Reading text -

Move the calls to thp_adjust() down a level from the page fault handlers
to the map/fetch helpers and remove the page count shuffling done in
thp_adjust().

Despite holding a reference to the underlying page while processing a
page fault, the page fault flows don't actually rely on holding a
reference to the page when thp_adjust() is called.  At that point, the
fault handlers hold mmu_lock, which prevents mmu_notifier from completing
any invalidations, and have verified no invalidations from mmu_notifier
have occurred since the page reference was acquired (which is done prior
to taking mmu_lock).

The kvm_release_pfn_clean()/kvm_get_pfn() dance in thp_adjust() is a
quirk that is necessitated because thp_adjust() modifies the pfn that is
consumed by its caller.  Because the page fault handlers call
kvm_release_pfn_clean() on said pfn, thp_adjust() needs to transfer the
reference to the correct pfn purely for correctness when the pfn is
released.

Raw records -
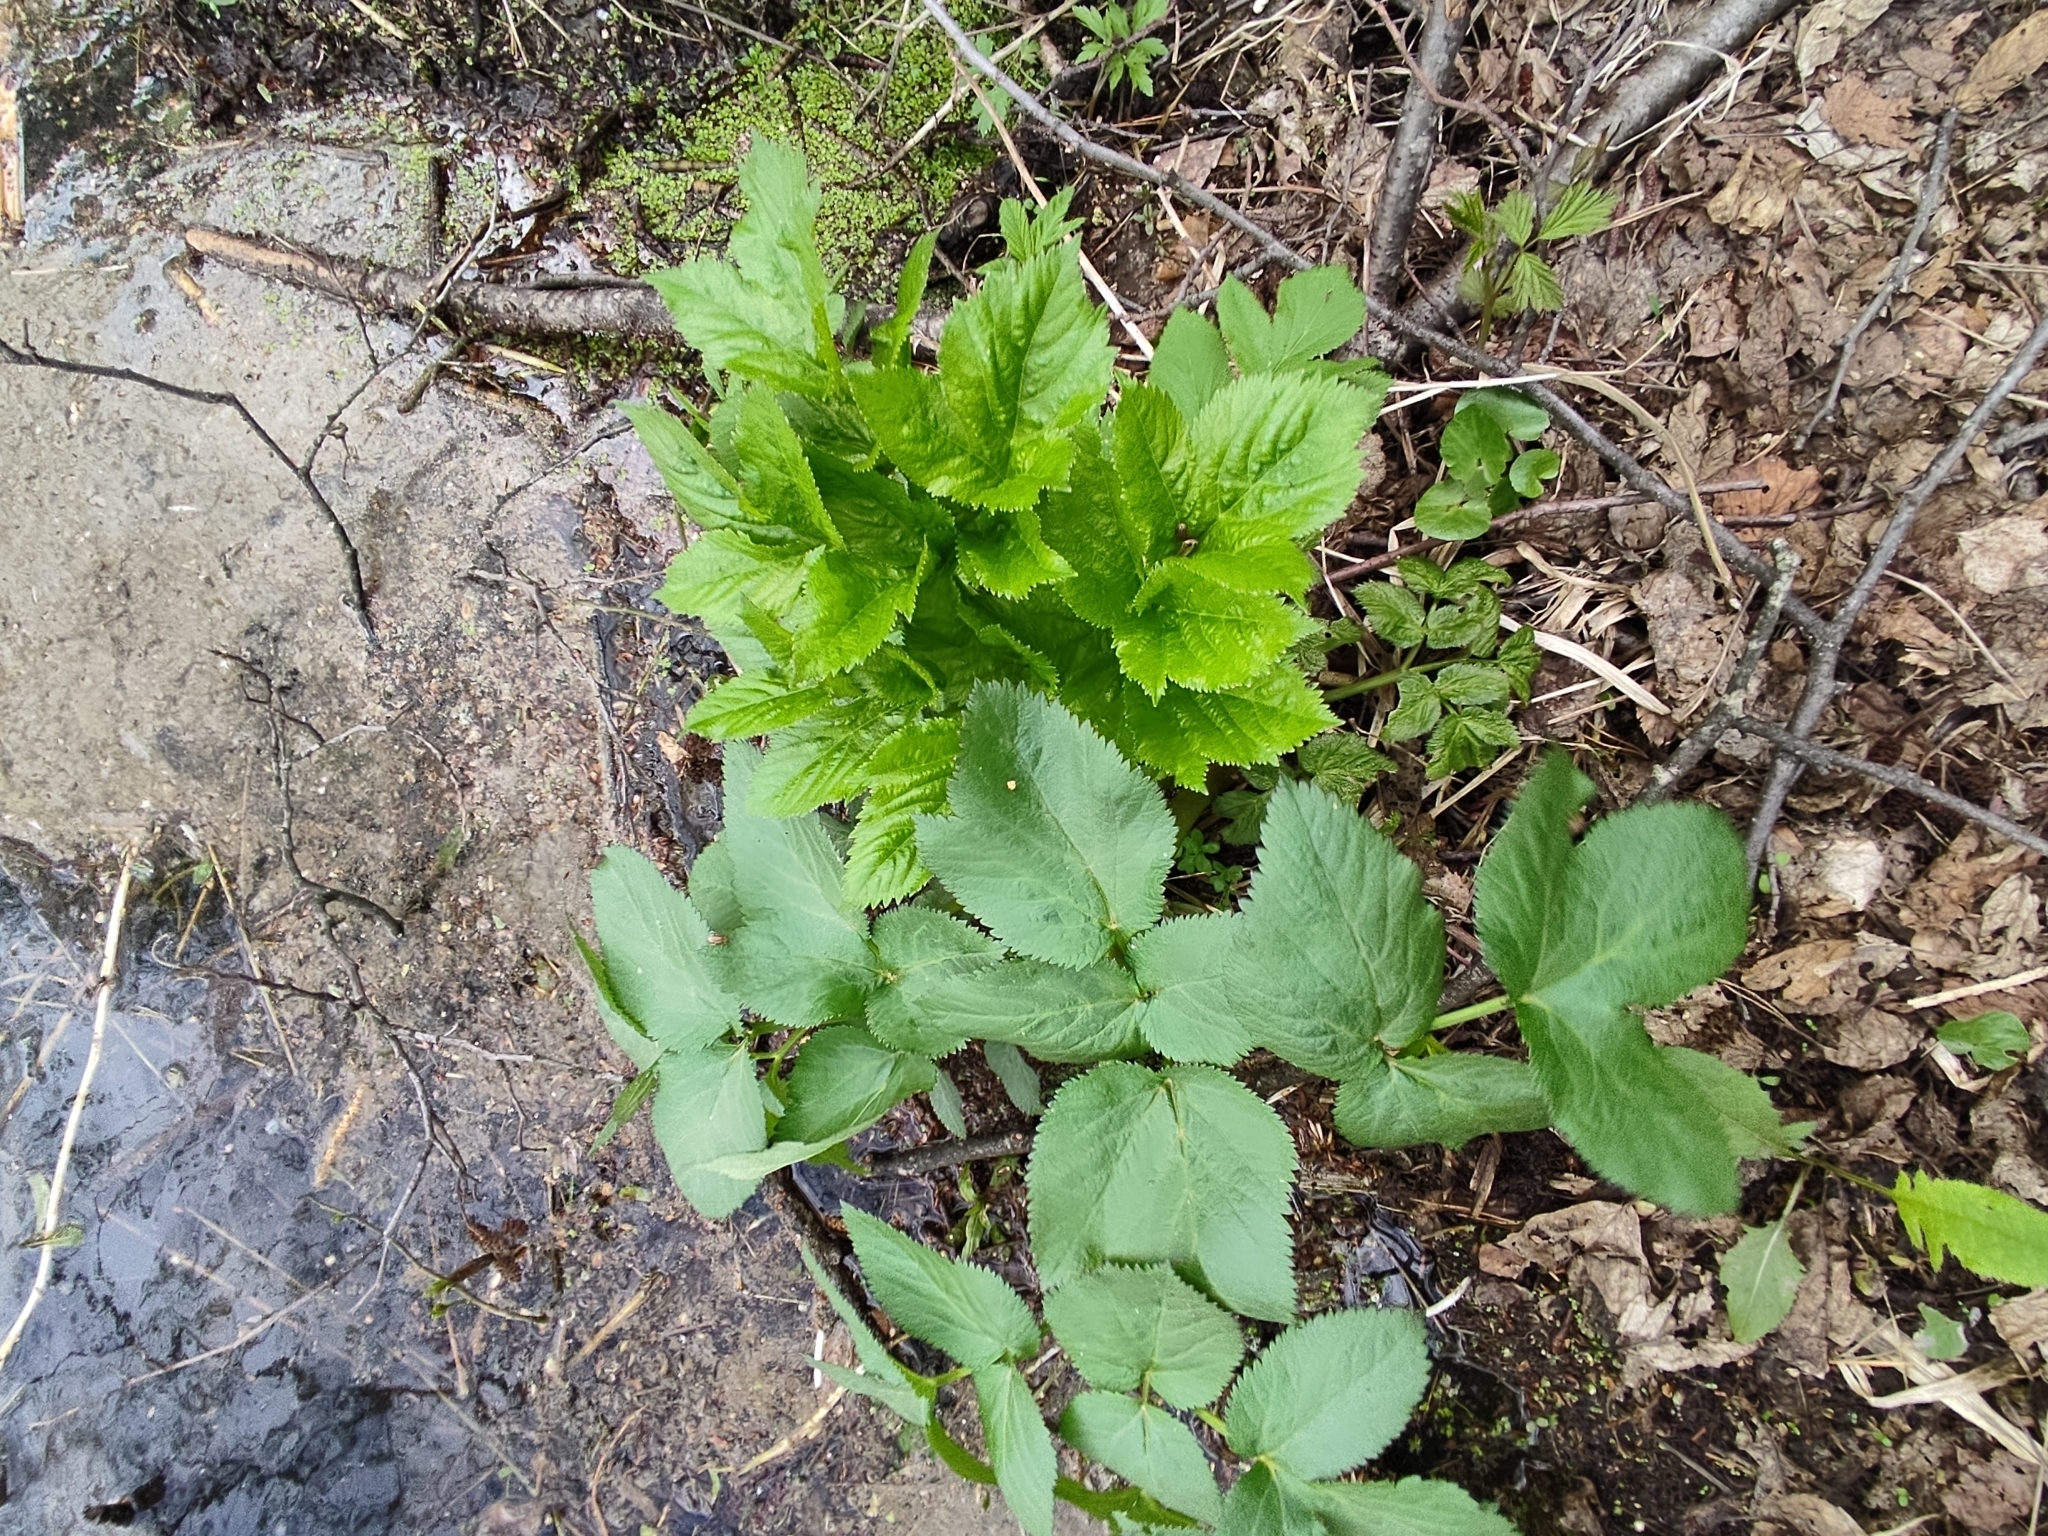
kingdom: Plantae
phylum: Tracheophyta
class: Magnoliopsida
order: Apiales
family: Apiaceae
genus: Angelica
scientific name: Angelica archangelica
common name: Garden angelica
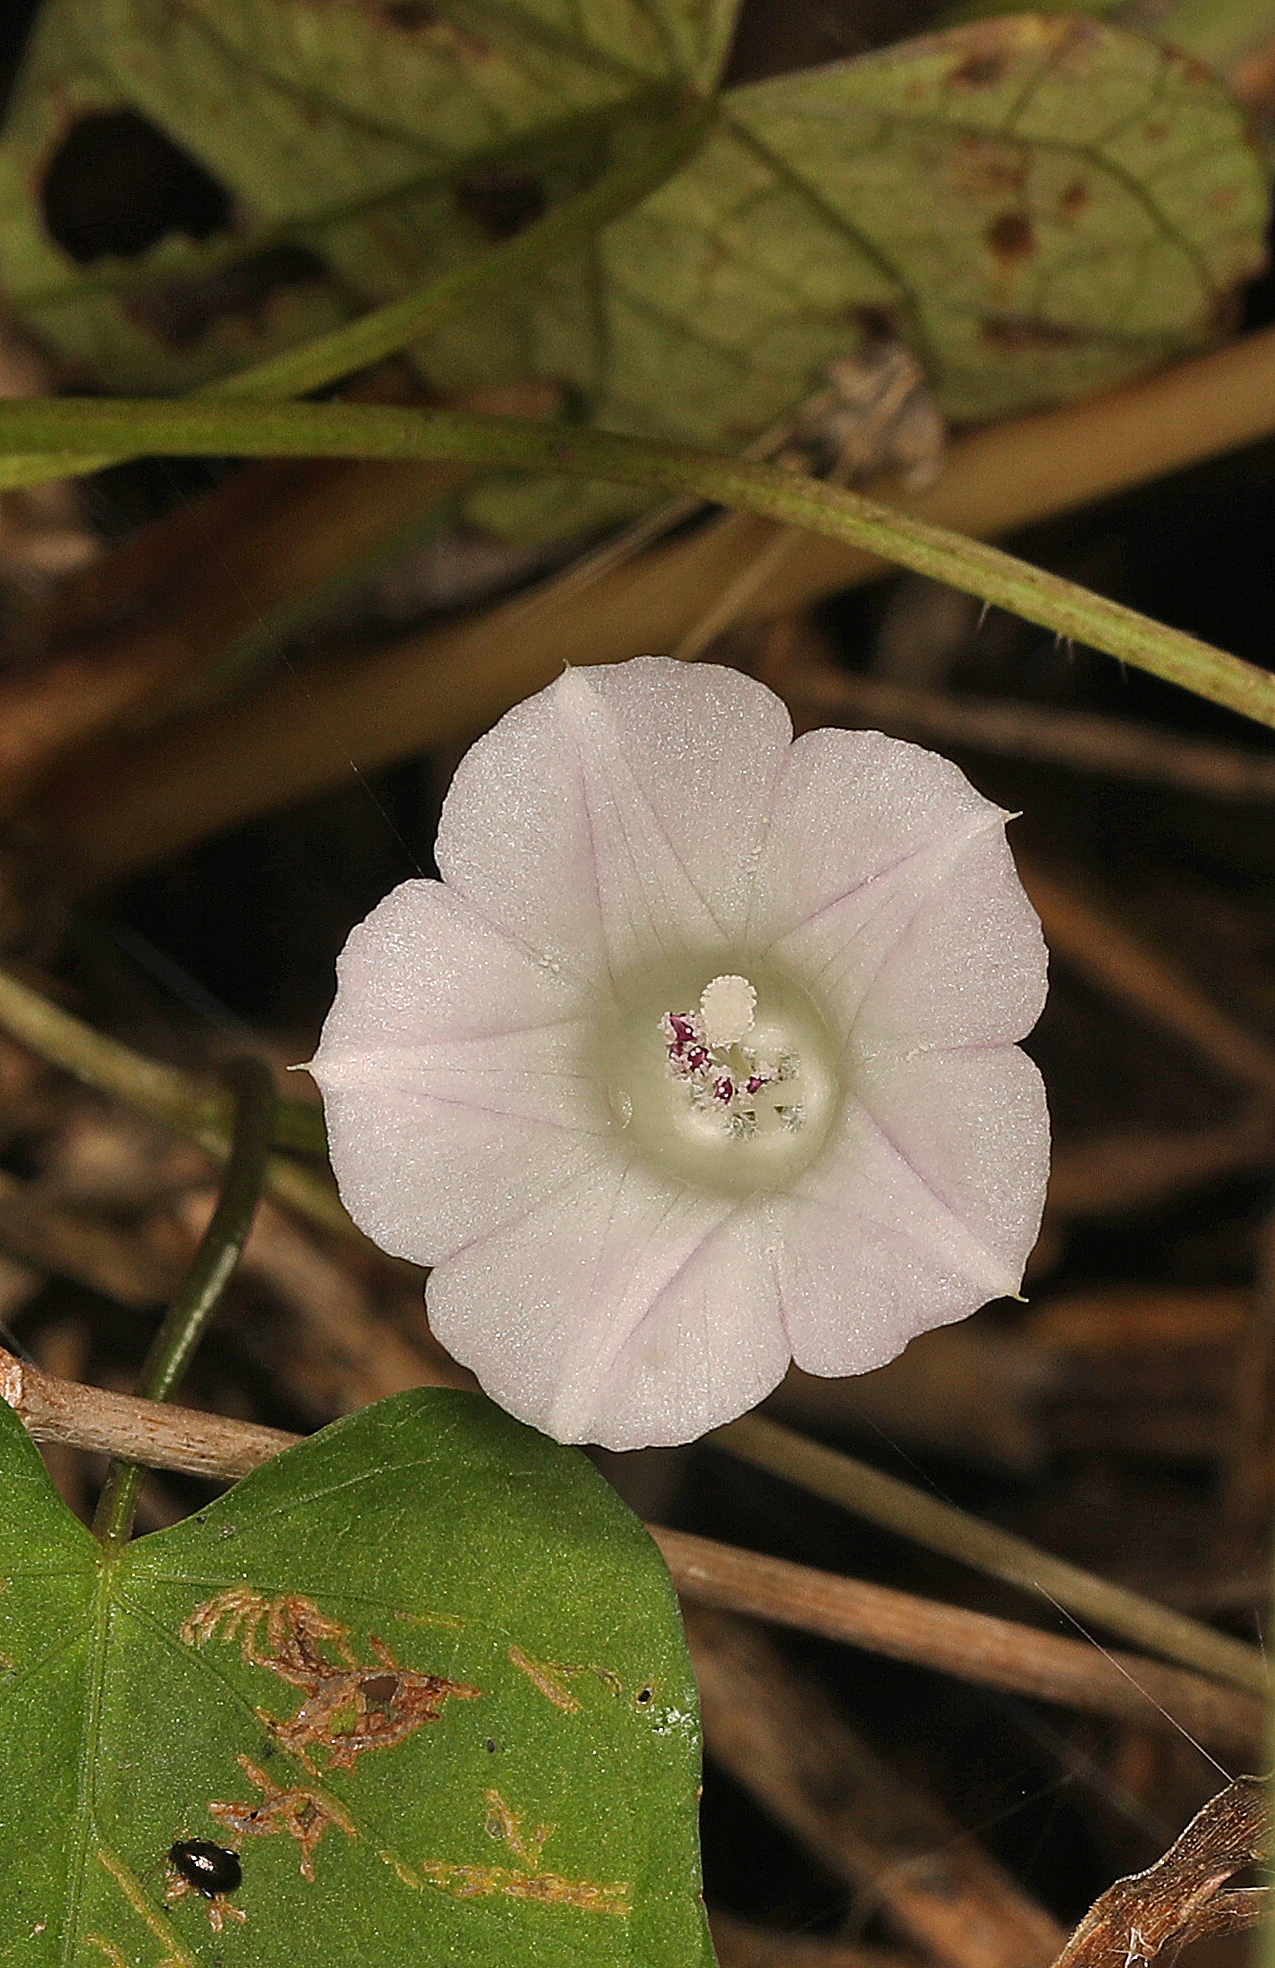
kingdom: Plantae
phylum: Tracheophyta
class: Magnoliopsida
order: Solanales
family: Convolvulaceae
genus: Ipomoea
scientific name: Ipomoea lacunosa
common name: White morning-glory
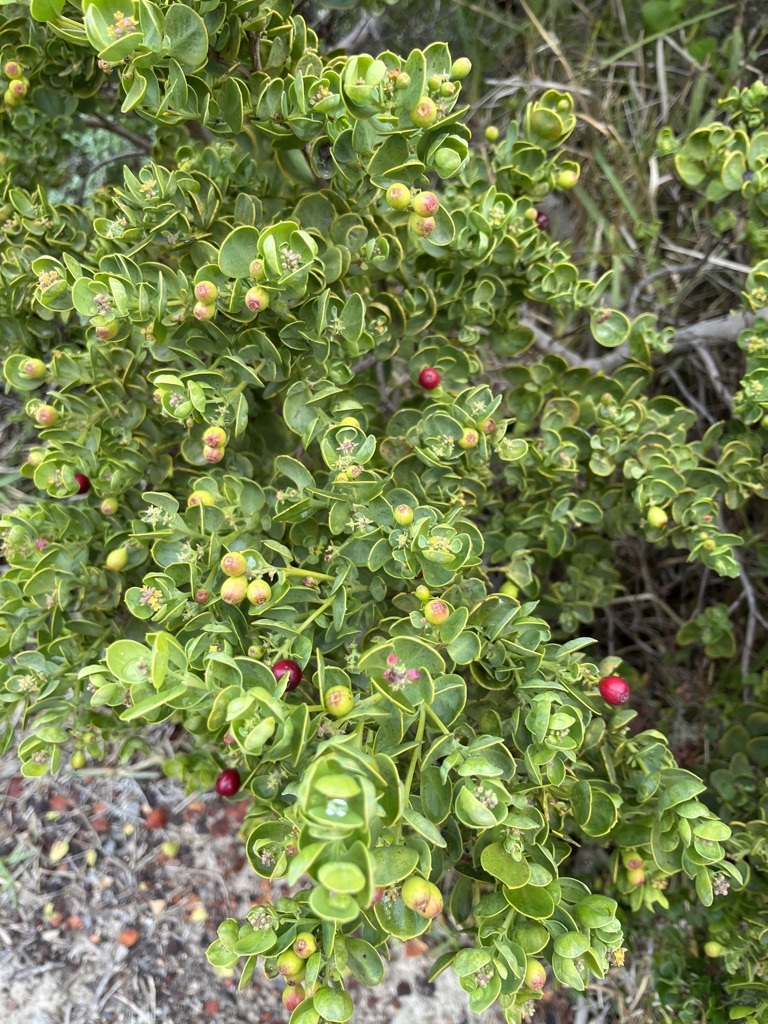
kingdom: Plantae
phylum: Tracheophyta
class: Magnoliopsida
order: Santalales
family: Santalaceae
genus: Osyris
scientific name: Osyris compressa
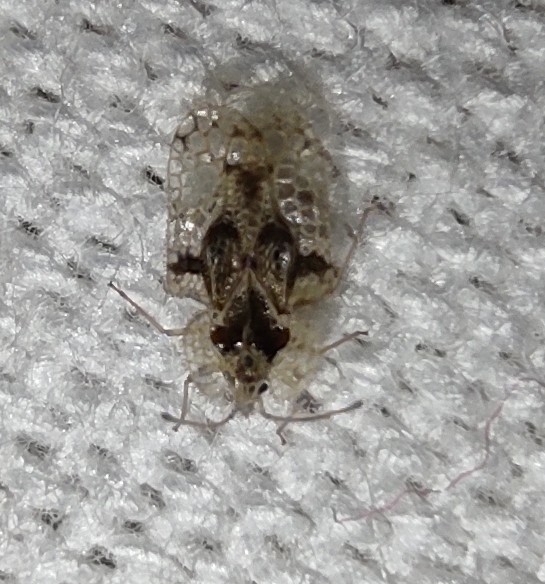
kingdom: Animalia
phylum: Arthropoda
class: Insecta
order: Hemiptera
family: Tingidae
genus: Corythucha
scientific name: Corythucha arcuata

Written tasks -
1. According to the patch description, what lock do the fault handlers hold when thp_adjust() is called?
2. Rewrite the part of the patch description that opens with the words containing "Move the calls" and closes with "to taking mmu_lock).", putting "fault paths" in place of "fault handlers".
The rows above are separate material and have no connection to the patch description.

Responses by task -
1. They hold mmu_lock.

2.
Move the calls to thp_adjust() down a level from the page fault paths
to the map/fetch helpers and remove the page count shuffling done in
thp_adjust().

Despite holding a reference to the underlying page while processing a
page fault, the page fault flows don't actually rely on holding a
reference to the page when thp_adjust() is called.  At that point, the
fault paths hold mmu_lock, which prevents mmu_notifier from completing
any invalidations, and have verified no invalidations from mmu_notifier
have occurred since the page reference was acquired (which is done prior
to taking mmu_lock).